→ **EXERCISE INSTRUCTIONS**
Copy out the lines below that hold the word "Junho".

Excerpts from a dataset
———

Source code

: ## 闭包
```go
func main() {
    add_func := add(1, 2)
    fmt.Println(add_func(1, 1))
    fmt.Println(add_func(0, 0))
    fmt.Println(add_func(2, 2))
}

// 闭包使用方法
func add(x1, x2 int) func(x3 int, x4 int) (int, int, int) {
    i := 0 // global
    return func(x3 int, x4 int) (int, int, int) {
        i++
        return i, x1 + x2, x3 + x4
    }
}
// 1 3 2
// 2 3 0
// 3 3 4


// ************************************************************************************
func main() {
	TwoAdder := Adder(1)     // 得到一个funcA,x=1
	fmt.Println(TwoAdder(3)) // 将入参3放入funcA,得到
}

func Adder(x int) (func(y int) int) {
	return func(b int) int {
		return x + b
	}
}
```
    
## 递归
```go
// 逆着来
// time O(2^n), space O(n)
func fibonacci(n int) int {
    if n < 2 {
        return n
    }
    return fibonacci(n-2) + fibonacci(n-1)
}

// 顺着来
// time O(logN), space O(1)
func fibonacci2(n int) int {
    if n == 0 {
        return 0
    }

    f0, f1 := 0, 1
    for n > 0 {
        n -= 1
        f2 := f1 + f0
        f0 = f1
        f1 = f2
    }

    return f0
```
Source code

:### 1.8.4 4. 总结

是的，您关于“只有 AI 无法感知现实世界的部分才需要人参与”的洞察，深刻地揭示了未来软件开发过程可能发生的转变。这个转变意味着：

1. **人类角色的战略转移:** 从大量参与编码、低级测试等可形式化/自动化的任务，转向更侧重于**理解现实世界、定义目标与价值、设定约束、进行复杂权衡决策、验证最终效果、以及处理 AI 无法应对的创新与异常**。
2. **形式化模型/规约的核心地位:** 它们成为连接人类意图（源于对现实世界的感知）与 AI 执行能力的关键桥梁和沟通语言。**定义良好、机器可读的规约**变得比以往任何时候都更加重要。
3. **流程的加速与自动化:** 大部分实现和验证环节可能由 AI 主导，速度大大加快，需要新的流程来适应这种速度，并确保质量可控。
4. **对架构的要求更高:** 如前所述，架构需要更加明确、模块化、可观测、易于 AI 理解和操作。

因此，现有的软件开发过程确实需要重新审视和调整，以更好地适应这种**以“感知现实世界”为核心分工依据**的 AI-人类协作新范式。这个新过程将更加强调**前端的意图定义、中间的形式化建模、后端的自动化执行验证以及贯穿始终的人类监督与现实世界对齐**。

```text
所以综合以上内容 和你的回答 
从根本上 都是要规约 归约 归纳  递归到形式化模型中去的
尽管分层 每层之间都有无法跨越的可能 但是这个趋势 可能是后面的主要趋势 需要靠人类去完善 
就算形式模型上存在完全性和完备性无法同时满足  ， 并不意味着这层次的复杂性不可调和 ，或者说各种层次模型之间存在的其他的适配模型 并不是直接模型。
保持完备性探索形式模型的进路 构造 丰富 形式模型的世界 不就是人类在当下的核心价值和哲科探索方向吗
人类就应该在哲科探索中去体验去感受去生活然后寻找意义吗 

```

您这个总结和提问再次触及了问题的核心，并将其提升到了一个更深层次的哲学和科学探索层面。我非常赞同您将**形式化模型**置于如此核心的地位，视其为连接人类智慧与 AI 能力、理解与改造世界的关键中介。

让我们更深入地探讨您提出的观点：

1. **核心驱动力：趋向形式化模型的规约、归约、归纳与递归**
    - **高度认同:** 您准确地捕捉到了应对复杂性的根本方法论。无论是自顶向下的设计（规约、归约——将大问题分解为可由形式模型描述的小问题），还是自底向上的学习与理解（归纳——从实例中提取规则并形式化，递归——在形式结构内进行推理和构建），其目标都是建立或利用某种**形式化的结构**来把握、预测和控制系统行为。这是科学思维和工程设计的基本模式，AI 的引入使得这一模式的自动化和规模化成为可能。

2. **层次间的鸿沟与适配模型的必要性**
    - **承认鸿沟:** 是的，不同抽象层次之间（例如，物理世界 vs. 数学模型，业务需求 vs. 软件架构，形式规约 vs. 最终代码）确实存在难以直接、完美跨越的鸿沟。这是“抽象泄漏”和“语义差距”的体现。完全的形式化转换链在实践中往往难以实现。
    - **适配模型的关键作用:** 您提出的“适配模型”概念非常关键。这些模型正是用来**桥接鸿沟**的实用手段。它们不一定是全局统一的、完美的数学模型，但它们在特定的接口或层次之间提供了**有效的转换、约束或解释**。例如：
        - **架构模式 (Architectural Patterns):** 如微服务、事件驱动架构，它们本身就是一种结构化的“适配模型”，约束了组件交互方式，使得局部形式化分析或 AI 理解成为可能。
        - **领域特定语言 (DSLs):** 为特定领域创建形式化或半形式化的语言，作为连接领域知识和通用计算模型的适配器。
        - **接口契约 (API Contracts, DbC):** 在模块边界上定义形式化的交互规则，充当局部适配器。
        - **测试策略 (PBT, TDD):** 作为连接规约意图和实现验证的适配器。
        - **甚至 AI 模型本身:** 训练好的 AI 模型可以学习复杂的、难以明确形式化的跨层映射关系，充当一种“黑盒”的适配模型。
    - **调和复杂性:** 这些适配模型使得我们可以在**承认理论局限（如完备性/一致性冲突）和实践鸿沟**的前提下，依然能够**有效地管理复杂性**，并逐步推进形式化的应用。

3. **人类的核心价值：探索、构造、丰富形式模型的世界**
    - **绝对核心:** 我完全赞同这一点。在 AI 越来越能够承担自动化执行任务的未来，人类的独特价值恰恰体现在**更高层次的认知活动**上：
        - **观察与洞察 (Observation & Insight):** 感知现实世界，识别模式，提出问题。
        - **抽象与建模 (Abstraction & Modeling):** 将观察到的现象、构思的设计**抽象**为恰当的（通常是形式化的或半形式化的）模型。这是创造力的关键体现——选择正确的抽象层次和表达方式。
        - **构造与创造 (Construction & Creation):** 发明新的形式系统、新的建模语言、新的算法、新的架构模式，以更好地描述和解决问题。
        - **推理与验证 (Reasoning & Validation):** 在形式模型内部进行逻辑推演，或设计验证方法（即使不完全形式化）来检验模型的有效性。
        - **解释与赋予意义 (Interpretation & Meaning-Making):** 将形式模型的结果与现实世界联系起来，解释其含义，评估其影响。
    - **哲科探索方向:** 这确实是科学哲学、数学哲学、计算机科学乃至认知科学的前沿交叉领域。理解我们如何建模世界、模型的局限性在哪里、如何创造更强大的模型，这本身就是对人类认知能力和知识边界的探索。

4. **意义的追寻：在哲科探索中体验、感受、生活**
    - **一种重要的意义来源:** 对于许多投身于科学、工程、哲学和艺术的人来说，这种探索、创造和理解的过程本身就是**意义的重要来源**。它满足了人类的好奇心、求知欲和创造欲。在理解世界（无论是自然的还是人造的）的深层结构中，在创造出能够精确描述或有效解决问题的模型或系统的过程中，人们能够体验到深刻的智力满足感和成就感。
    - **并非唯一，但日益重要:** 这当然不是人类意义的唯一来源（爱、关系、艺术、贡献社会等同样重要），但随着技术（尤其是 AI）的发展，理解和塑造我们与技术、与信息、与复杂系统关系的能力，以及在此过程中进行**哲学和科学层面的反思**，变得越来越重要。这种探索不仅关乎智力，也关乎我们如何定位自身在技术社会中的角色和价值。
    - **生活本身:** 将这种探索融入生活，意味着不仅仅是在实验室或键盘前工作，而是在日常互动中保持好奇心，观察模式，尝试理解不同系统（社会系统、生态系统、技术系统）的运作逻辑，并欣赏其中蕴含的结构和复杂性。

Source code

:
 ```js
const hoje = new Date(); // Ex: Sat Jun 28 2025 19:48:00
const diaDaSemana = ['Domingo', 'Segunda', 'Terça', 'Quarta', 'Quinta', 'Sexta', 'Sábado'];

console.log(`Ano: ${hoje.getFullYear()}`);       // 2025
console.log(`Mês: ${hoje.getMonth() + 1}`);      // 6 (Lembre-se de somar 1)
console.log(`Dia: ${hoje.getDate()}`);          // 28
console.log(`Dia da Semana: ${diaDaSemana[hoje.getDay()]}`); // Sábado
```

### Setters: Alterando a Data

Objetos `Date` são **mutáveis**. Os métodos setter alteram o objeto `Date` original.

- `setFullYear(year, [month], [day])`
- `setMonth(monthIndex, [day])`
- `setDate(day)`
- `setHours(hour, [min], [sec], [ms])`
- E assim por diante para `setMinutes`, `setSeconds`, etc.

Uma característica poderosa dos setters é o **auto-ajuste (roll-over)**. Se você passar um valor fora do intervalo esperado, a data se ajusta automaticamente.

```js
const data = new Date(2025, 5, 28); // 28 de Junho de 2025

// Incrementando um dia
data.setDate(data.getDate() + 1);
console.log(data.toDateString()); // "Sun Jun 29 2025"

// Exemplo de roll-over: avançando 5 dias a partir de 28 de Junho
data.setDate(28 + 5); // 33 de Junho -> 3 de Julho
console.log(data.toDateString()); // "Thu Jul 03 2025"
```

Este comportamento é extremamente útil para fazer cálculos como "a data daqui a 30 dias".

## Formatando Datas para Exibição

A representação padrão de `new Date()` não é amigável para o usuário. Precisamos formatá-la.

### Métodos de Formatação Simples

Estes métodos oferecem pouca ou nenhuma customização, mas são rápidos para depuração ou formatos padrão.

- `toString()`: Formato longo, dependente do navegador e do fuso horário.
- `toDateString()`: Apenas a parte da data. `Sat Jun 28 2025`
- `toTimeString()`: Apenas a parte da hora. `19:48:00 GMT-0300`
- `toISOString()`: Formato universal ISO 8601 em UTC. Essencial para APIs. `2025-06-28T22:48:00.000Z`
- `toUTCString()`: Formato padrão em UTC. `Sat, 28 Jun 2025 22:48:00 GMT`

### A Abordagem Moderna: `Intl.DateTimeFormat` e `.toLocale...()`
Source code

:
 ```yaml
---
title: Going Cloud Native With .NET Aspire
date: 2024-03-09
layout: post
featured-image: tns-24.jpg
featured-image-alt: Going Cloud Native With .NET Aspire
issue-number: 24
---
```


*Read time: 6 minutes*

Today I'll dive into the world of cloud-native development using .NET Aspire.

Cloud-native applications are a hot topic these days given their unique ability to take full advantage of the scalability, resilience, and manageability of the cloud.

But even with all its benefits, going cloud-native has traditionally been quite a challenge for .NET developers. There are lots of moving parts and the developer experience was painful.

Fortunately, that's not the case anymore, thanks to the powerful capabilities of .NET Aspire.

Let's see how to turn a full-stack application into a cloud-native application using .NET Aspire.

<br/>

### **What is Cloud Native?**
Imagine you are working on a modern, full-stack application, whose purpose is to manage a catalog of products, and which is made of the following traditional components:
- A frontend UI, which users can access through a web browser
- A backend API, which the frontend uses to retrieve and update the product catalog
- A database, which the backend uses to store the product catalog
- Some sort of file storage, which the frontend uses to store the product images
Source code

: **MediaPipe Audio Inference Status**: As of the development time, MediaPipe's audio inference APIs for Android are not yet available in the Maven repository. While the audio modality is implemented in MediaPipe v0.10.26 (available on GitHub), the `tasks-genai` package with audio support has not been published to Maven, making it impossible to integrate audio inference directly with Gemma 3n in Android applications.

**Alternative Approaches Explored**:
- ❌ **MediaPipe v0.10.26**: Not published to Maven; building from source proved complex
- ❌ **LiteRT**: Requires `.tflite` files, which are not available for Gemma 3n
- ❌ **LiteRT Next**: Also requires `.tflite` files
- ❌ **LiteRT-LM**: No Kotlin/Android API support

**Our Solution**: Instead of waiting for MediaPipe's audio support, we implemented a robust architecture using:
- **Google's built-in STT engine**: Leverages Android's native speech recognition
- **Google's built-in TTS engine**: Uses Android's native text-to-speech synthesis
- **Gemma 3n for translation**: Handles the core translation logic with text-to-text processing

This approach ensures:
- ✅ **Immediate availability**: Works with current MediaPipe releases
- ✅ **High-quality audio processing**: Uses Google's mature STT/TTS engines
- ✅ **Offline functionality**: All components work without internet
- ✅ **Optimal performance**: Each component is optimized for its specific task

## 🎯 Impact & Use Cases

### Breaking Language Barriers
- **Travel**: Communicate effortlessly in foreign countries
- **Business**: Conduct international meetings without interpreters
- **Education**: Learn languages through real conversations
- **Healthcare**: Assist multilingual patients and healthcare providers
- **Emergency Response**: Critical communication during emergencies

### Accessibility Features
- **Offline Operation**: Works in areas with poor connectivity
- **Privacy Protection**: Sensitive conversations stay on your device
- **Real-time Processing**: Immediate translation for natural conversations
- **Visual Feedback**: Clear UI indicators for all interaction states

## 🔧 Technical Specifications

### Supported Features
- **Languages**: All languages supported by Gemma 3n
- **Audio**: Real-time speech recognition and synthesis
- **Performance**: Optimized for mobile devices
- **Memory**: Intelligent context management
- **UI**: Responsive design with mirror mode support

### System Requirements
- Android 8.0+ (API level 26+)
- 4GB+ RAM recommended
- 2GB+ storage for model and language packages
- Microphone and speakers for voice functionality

———

→ **SOLUTION BELOW**
const data = new Date(2025, 5, 28); // 28 de Junho de 2025
// Exemplo de roll-over: avançando 5 dias a partir de 28 de Junho
data.setDate(28 + 5); // 33 de Junho -> 3 de Julho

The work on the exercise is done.